In the interest of making decision theory problems more relevant, I thought I'd propose a real-life version of counterfactual mugging. This is discussed in Drescher's Good and Real, and many places before. I will call it the Hazing Problem by comparison to this practice (possibly NSFW – this is hazing, folks, not Disneyland).
The problem involves a timewise sequence of agents who each decide whether to "haze" (abuse) the next agent. (They cannot impose any penalty on previous agent.) For all agents n, here is their preference ranking:
1) not be hazed by n-1
2) be hazed by n-1, and haze n+1
3) be hazed by n-1, do NOT haze n+1
or, less formally:
1) not be hazed
2) haze and be hazed
3) be hazed, but stop the practice
The problem is: you have been hazed by n-1. Should you haze n+1?
Like in counterfactual mugging, the average agent has lower utility by conditioning on having been hazed, no matter how big the utility difference between 2) and 3) is. Also, it involves you having to make a choice from within a "losing" part of the "branching", which has implications for the other branches.

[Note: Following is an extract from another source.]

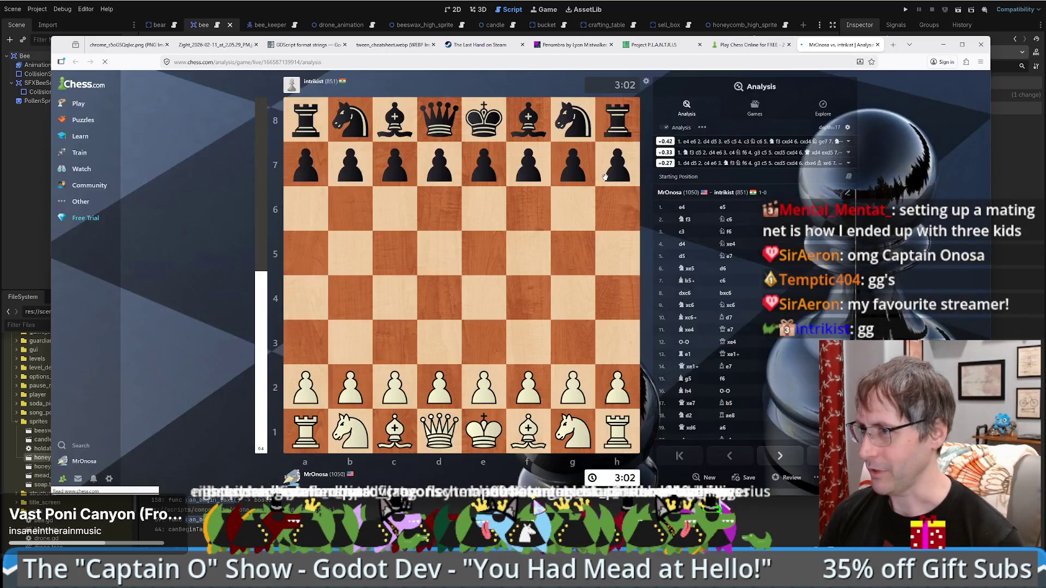
left_click(728, 244)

You might object the choice of whether to haze is not random, as Omega’s coinflip is in CM; however, there are deterministic phrasings of CM, and your own epistemic limits blur the distinction.

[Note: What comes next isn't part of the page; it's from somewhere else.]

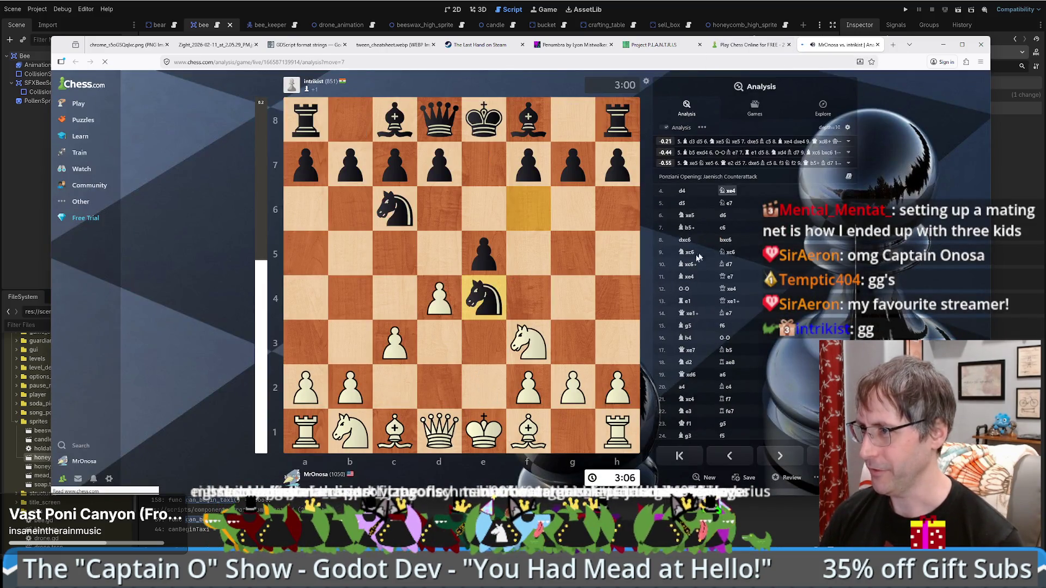
left_click(682, 204)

UDT sees optimality in returning not-haze unconditionally. CDT reasons that its having been hazed is fixed, and so hazes. I *think* EDT would choose to haze because it would prefer to learn that, having been hazed, they hazed n+1, but I'm not sure about that.

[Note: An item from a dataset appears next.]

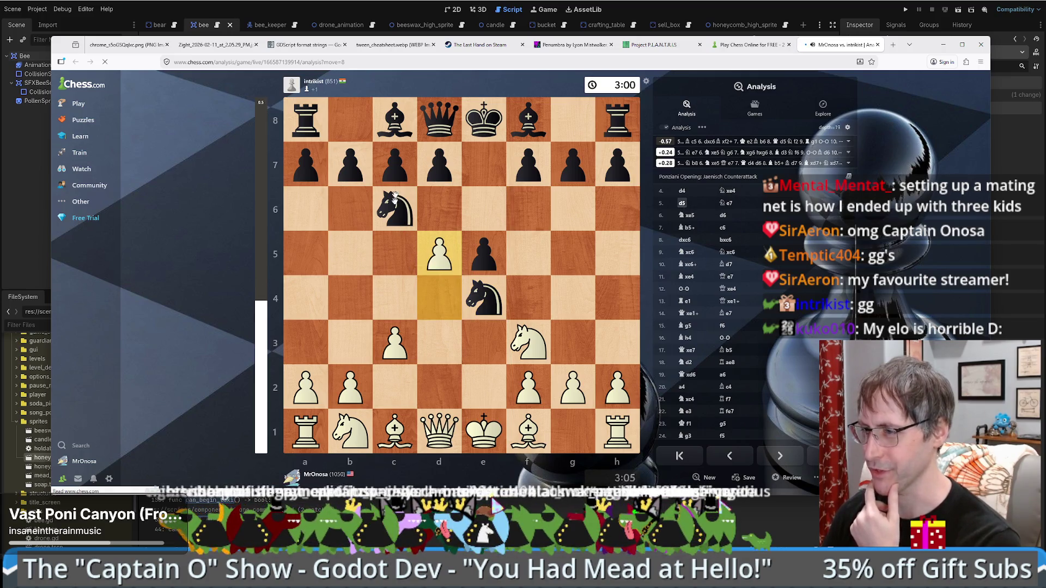
left_click(729, 202)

I also think that TDT chooses not-haze, although this is questionable since I'm claiming this is isomorphic to CM. I would think TDT reasons that, "If n's regarded it as optimal to not haze despite having been hazed, then I would not be in a position of having been hazed, so I zero out the disutility of choosing not-haze."
Thoughts on the similarity and usefulness of the comparison?